◆ Instructions for the task: Using the records below, copy exactly the part that opens with the line holding "outside the image." and closes with the line holding "20: (289, 353, 0.53)", minus the pictures.

◆ Source material:
= = = =

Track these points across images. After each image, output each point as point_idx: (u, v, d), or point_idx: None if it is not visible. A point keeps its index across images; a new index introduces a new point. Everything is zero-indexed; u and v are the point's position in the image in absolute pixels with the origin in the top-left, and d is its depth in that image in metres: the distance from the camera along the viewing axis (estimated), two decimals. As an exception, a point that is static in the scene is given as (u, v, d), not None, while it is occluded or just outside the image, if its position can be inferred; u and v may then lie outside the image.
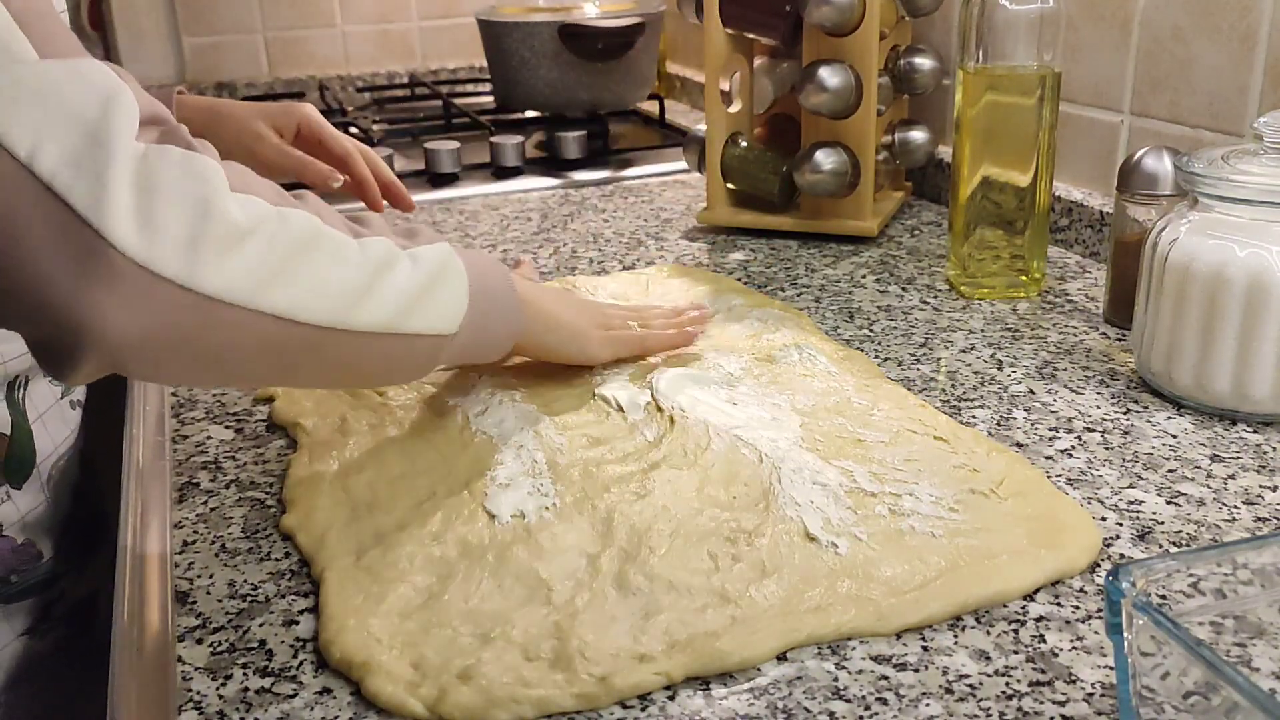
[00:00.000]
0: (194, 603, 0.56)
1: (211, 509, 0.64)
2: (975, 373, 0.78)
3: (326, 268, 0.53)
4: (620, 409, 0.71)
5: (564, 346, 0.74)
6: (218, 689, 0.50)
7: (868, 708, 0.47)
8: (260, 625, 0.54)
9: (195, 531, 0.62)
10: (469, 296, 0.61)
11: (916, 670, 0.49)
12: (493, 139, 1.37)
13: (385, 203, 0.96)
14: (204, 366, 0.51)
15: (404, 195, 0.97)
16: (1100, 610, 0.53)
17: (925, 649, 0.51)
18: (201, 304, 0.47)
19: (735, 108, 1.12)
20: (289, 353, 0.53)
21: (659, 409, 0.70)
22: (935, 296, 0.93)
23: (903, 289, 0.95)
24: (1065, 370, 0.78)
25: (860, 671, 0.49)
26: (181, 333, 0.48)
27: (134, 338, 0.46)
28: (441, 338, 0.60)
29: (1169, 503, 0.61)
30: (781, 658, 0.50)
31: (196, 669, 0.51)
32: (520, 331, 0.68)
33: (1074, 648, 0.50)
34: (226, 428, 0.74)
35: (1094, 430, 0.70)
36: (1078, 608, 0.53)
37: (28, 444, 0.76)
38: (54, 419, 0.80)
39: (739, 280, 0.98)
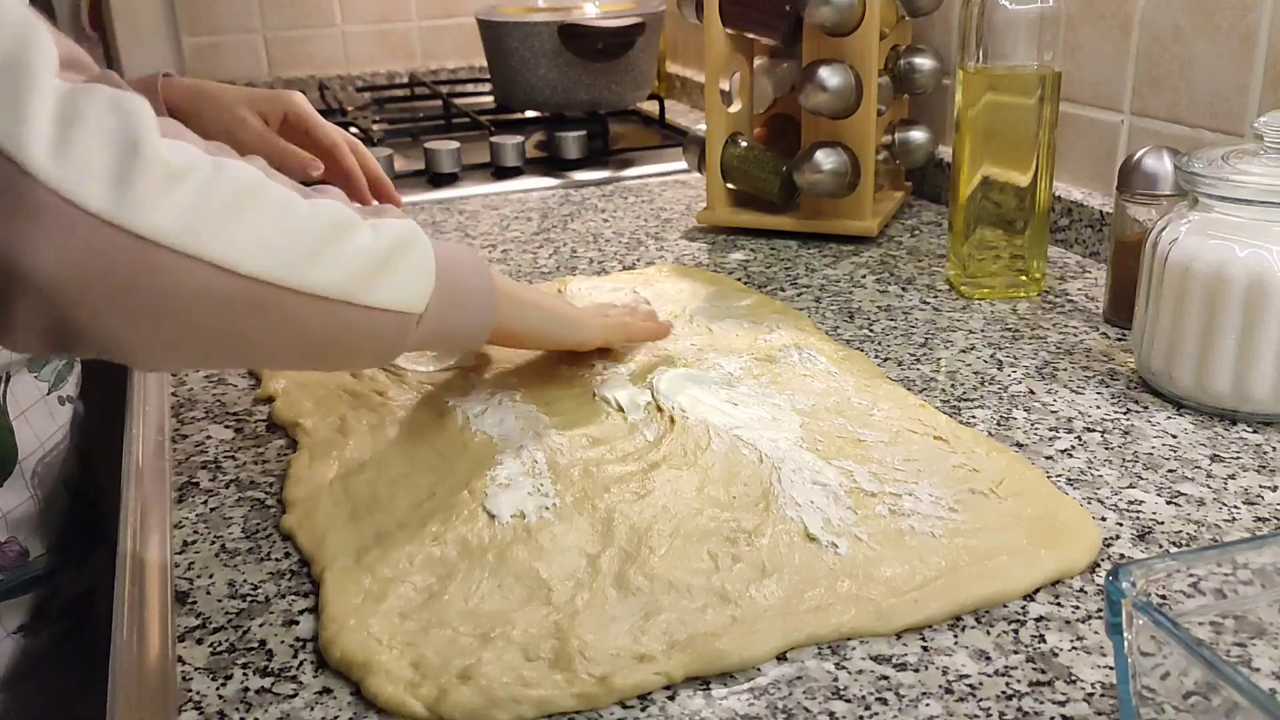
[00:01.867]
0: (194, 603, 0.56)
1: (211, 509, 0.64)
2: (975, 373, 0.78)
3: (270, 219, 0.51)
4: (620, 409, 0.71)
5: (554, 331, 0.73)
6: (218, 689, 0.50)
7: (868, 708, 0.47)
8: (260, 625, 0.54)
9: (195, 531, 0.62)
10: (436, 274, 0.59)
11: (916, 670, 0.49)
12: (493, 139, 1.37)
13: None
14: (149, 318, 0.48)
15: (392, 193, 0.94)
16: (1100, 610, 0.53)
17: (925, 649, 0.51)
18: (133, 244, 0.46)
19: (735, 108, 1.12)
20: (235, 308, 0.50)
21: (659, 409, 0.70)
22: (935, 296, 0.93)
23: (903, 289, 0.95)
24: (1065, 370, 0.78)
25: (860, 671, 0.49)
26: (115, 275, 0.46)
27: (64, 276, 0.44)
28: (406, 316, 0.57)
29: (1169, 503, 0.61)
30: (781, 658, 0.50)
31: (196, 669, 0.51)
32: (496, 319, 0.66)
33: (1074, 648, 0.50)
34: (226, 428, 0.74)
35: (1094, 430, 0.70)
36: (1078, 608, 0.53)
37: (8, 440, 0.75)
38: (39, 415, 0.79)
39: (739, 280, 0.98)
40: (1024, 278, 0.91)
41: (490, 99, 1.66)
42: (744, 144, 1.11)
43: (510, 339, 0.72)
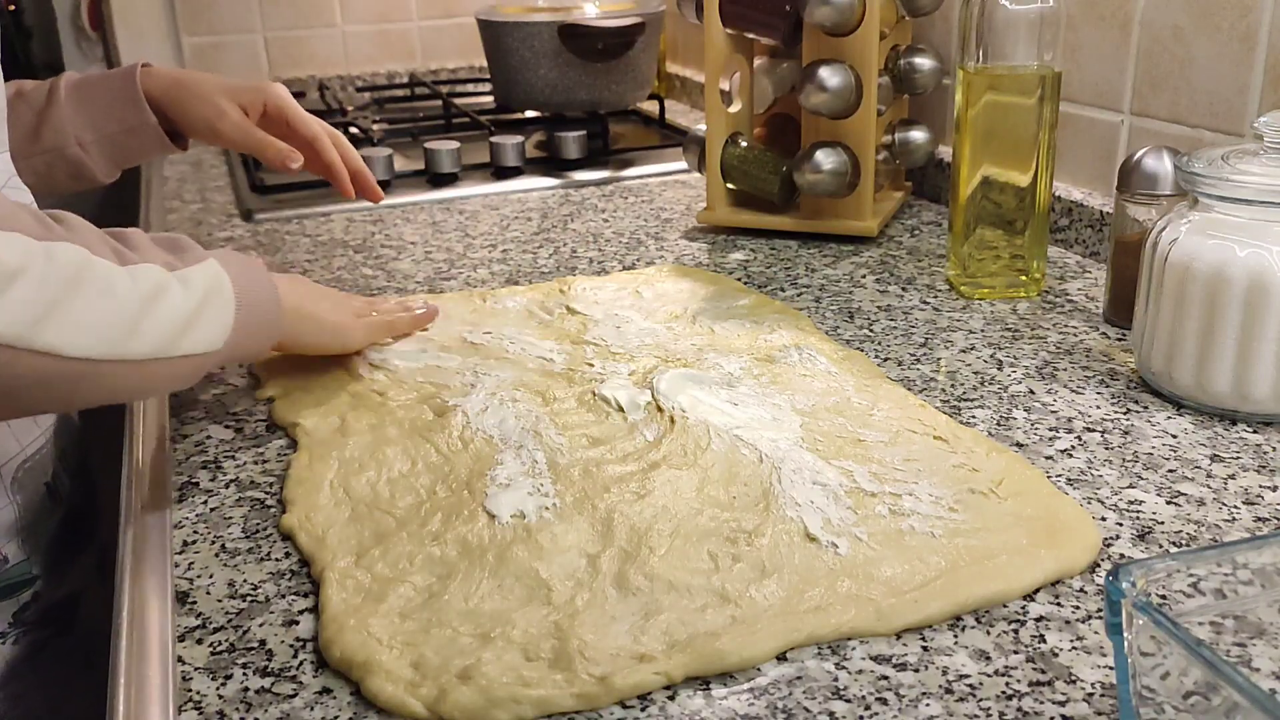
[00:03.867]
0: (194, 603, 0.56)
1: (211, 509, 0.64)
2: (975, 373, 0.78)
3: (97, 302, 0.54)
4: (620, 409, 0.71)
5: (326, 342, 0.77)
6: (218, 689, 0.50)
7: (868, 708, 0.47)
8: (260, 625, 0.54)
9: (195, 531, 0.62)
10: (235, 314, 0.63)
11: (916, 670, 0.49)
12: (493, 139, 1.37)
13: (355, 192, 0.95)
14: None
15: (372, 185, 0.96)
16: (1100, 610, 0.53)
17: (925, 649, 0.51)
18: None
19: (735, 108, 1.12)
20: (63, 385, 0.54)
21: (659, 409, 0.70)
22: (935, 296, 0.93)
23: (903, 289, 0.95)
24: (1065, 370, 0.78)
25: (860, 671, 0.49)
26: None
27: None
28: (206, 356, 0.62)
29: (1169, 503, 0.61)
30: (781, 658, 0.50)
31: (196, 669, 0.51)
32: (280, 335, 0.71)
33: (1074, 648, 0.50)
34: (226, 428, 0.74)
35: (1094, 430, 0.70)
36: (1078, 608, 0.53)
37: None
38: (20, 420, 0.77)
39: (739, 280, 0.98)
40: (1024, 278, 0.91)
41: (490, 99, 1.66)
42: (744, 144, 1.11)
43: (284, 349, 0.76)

= = = =

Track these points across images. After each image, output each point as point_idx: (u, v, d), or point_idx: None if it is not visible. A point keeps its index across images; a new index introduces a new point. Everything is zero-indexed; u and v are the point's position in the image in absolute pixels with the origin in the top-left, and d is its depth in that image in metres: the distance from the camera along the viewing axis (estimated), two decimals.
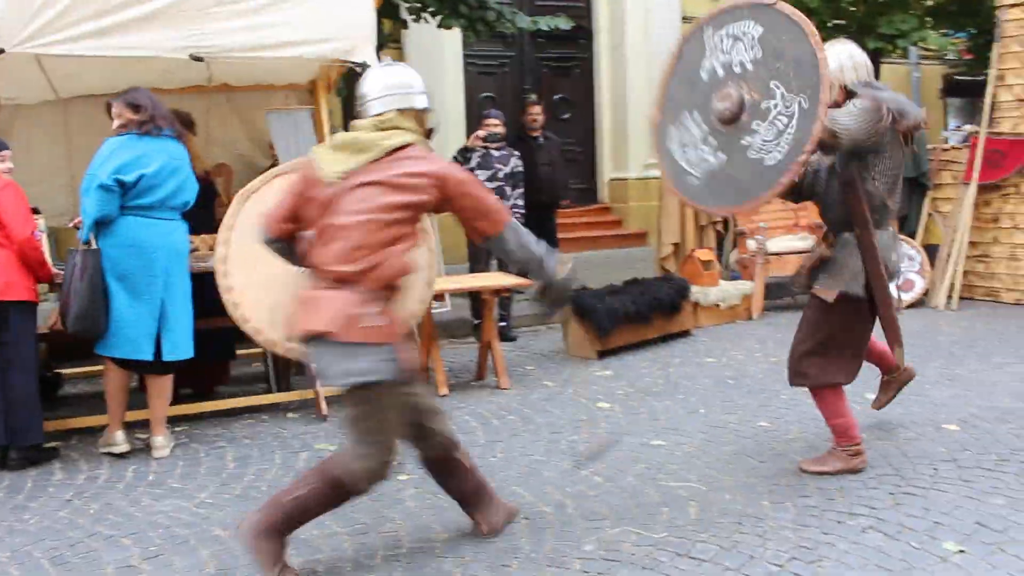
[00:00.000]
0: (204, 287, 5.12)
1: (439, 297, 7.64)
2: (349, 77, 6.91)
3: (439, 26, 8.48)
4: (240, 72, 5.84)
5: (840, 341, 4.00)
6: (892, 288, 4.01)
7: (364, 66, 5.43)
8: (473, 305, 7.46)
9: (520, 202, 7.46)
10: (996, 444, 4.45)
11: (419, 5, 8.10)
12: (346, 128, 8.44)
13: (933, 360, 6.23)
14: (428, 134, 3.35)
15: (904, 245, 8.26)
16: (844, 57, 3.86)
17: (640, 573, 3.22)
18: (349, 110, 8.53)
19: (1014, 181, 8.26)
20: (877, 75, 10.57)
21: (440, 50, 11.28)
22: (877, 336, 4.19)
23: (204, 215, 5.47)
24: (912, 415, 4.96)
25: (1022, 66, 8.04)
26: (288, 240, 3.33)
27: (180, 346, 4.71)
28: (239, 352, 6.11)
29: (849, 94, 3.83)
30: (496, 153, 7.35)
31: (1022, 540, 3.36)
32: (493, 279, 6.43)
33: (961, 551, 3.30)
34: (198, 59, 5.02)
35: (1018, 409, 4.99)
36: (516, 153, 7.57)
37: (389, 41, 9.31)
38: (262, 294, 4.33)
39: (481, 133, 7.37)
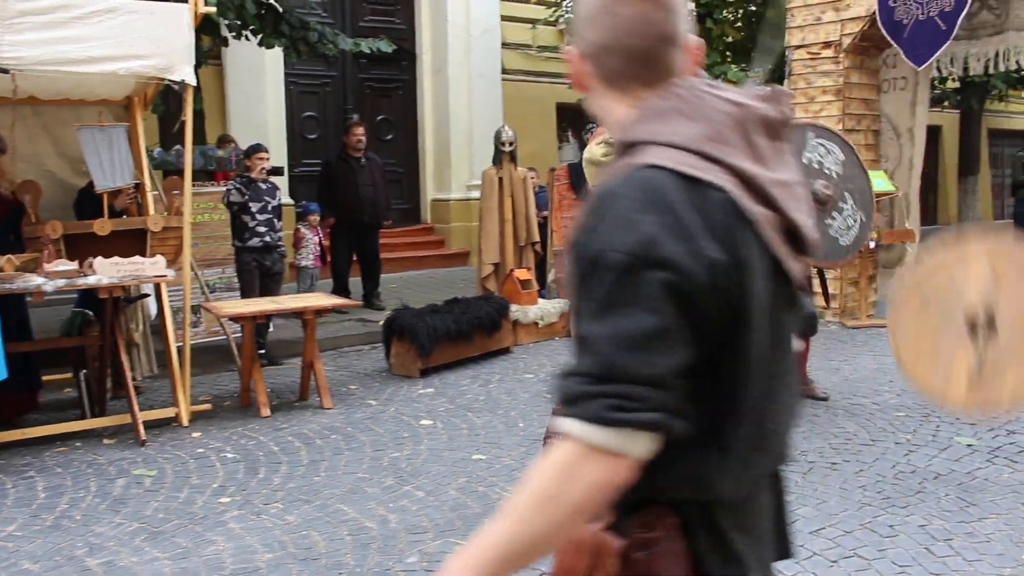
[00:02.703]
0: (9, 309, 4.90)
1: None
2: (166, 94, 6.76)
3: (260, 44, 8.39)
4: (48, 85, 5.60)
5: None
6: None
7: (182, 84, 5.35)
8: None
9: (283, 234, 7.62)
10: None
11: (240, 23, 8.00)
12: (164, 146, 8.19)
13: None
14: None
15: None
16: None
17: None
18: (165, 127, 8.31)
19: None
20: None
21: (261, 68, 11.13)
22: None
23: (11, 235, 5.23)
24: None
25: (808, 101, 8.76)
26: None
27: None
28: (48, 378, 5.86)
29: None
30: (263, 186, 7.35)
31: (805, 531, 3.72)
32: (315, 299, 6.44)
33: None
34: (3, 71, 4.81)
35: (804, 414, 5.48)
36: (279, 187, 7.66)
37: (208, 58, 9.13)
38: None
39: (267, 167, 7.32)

= = = =

◆ Output of the task:
Track these points across images. After each image, output each point as point_idx: (u, v, d), or point_idx: None if it is not visible. A point keeps its index across images; a new index introduces a new point. Everything is zero-indexed; u and v are the point's position in the image in absolute pixels with the origin in the top-left, and d is its depth in that image in metres: the distance from the camera along the viewing axis (estimated), two decimals. As an exception, a point that is static in the scene is given as (u, v, d), not None, while it is occluded or just outside the image, if its position can be inferred; u and v may then lie outside the image.
[00:00.000]
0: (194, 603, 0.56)
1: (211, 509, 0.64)
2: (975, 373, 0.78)
3: (326, 268, 0.53)
4: (620, 409, 0.71)
5: (564, 346, 0.74)
6: (218, 689, 0.50)
7: (868, 708, 0.47)
8: (260, 625, 0.54)
9: (195, 531, 0.62)
10: (469, 296, 0.61)
11: (916, 670, 0.49)
12: (493, 139, 1.37)
13: (385, 203, 0.96)
14: (204, 366, 0.51)
15: (404, 195, 0.97)
16: (1100, 610, 0.53)
17: (925, 649, 0.51)
18: (201, 304, 0.47)
19: (735, 108, 1.12)
20: (289, 353, 0.53)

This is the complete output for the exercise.